Investisseurs, méfiez-vous du troupeau!

Cathy Duval |

Investisseurs, méfiez-vous du troupeau!

C'est l'une de ces choses magnifiques qu'on n'oublie jamais une fois qu'on en a été témoin : la migration en masse de centaines de milliers de gnous se déplaçant à travers les plaines de l'Afrique à la recherche d'une nouvelle région où se nourrir. Bien entendu, nous savons pourquoi les mammifères se déplacent en troupeaux : le nombre amène une sécurité. Si un gnou se balade seul, il risque davantage de devenir la proie d'un prédateur. À l'inverse, s'il se déplace avec des milliers d'autres gnous, il y a moins de chances que cela se produise.  Cependant, ce qui fonctionne bien pour les gnous ne fonctionne pas nécessairement bien pour les investisseurs. Il est peut-être vrai que le nombre amène une sécurité, mais avez-vous déjà vu un troupeau se précipiter du haut d'une falaise? C'est malheureusement ce qui peut arriver aux investisseurs lorsqu'ils rejoignent le troupeau.

 

Les humains veulent naturellement appartenir à une collectivité, un groupe de personnes partageant des normes culturelles et socioéconomiques. Ce faisant, nous continuons tout de même d'attacher beaucoup de valeur à notre individualité et au sentiment de responsabilité que nous éprouvons à l'égard de notre propre bien-être. Comment se fait-il que, quand il s'agit d'investissement, les humains sont tentés de suivre le troupeau, que ce soit au sommet d'une reprise économique ou au creux d'un effondrement du marché? La réponse pourrait se trouver dans la tendance naturelle de l'homme à craindre la solitude, ou encore à craindre de manquer quelque chose. Ce genre d'état d'esprit irrationnel pourrait aussi simplement être dû à des émotions primaires mais très puissantes comme la peur, l'avidité et l'envie.

 

Troupeaux humains et bulles du marché

Chacune des bulles les plus tristement célèbres, d’octobre 1929 à la bulle technologique de 1999 et, plus récemment, la bulle immobilière et l'effondrement subséquent du marché en 2008, ont tous découlé d'une mentalité grégaire. Typiquement, elles commencent par un « buzz » qui s'est rapidement transformé en une course pour le sommet alors que le prix des actifs a flambé. Chaque fois, les investisseurs ont été attirés par la montée des prix sans tenir compte de la valeur intrinsèque des actifs. Puis, au fur et à mesure que la valeur nette « sur papier » de leurs amis, voisins et collègues augmentent, la cupidité fini tranquillement par l'emporter sur la peur et les investisseurs achetent donc leurs titres avec des emprunts à effet de levier financier afin de capitaliser eux aussi sur cette occasion « unique ». Pendant ce temps, les contrepartistes, les vendeurs, les courtiers en valeurs mobilières et les courtiers en hypothèques encourageaient cette frénésie en dépit du risque inhérent pour les placements.  Voilà ce que nous avons appris des bulles du passé. Cela dit, même si le monde a bien changé au cours des cinq siècles pendant lesquels il y a eu des bulles documentées, il semble que la nature humaine soit restée la même.

 

Restez à l'écart du troupeau

Le comportement grégaire peut sembler naturel et même rationnel pour les humains, mais, en général, dans le monde de la finance, il peut s'avérer désastreux pour toutes les parties concernées. Bien que nous soyons tous destinés à faire partie d'une collectivité, faire partie d'un troupeau peut en fait nous freiner ou, comme dans le cas des bulles, nous pousser au bas d'une falaise.  Les troupeaux réagissent lentement en cas de crise et, lorsqu'ils le font, c'est souvent sous forme d'un mouvement de panique...

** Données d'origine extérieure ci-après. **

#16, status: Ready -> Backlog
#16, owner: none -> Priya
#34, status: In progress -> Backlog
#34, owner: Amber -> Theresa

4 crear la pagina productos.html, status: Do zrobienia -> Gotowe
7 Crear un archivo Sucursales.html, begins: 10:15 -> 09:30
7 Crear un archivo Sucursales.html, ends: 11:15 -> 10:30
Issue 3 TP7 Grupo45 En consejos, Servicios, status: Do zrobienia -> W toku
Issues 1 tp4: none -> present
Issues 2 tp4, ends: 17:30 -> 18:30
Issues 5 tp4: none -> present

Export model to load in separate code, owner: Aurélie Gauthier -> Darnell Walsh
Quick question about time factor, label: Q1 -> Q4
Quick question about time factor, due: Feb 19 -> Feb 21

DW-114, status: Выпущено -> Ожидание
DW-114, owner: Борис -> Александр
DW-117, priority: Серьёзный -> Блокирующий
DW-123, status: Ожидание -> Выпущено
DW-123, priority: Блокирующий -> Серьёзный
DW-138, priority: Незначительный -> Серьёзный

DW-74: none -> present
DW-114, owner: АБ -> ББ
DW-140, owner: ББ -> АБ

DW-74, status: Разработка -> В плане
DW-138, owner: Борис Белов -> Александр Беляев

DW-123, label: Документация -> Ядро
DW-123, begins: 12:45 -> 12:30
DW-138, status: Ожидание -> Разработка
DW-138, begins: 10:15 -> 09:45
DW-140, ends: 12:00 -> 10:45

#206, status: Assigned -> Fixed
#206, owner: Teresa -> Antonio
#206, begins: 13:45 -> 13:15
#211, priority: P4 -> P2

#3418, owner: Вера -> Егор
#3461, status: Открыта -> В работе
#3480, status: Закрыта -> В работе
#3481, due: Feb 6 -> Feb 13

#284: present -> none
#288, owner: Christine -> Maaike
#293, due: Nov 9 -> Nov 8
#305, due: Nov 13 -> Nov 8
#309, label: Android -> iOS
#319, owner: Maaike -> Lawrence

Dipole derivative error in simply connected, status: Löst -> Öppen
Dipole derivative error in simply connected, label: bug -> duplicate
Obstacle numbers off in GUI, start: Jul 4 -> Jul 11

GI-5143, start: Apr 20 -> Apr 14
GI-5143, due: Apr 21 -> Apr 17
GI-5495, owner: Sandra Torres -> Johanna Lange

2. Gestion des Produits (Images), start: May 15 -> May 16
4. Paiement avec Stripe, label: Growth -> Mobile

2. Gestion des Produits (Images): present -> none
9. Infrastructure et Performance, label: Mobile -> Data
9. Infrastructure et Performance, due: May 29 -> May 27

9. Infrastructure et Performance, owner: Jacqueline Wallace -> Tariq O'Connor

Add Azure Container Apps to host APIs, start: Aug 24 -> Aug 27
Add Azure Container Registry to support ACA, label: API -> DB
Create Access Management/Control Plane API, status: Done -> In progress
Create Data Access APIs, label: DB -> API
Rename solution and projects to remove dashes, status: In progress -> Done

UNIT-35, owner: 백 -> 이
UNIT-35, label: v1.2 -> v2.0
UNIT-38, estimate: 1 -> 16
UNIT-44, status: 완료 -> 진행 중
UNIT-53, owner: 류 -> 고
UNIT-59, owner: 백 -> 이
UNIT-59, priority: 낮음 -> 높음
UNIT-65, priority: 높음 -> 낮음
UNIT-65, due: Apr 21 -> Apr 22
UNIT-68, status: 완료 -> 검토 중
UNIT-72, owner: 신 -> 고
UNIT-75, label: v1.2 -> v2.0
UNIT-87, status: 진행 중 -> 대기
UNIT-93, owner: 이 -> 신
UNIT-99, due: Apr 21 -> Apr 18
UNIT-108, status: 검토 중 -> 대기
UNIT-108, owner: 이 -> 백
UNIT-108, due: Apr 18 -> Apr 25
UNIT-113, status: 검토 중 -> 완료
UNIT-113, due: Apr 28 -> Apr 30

 Il est normal de se sentir isolé et vulnérable quand on voit les masses se déplacer dans une direction différente de la nôtre. Cela nous pousse à douter de la validité de nos choix.  Vous sentiriez-vous différemment si vous saviez qu'ils se dirigeaient vers une falaise en pleine nuit?  Ce n'est pas nécessairement le cas, mais on peut dire qu'en se fondant excessivement sur les médias hyperboliques, les dernières tendances et la performance du marché, les investisseurs risquent de sombrer dans une complaisance aveuglante qui les empêchera de changer de cap avant d'atteindre le bord.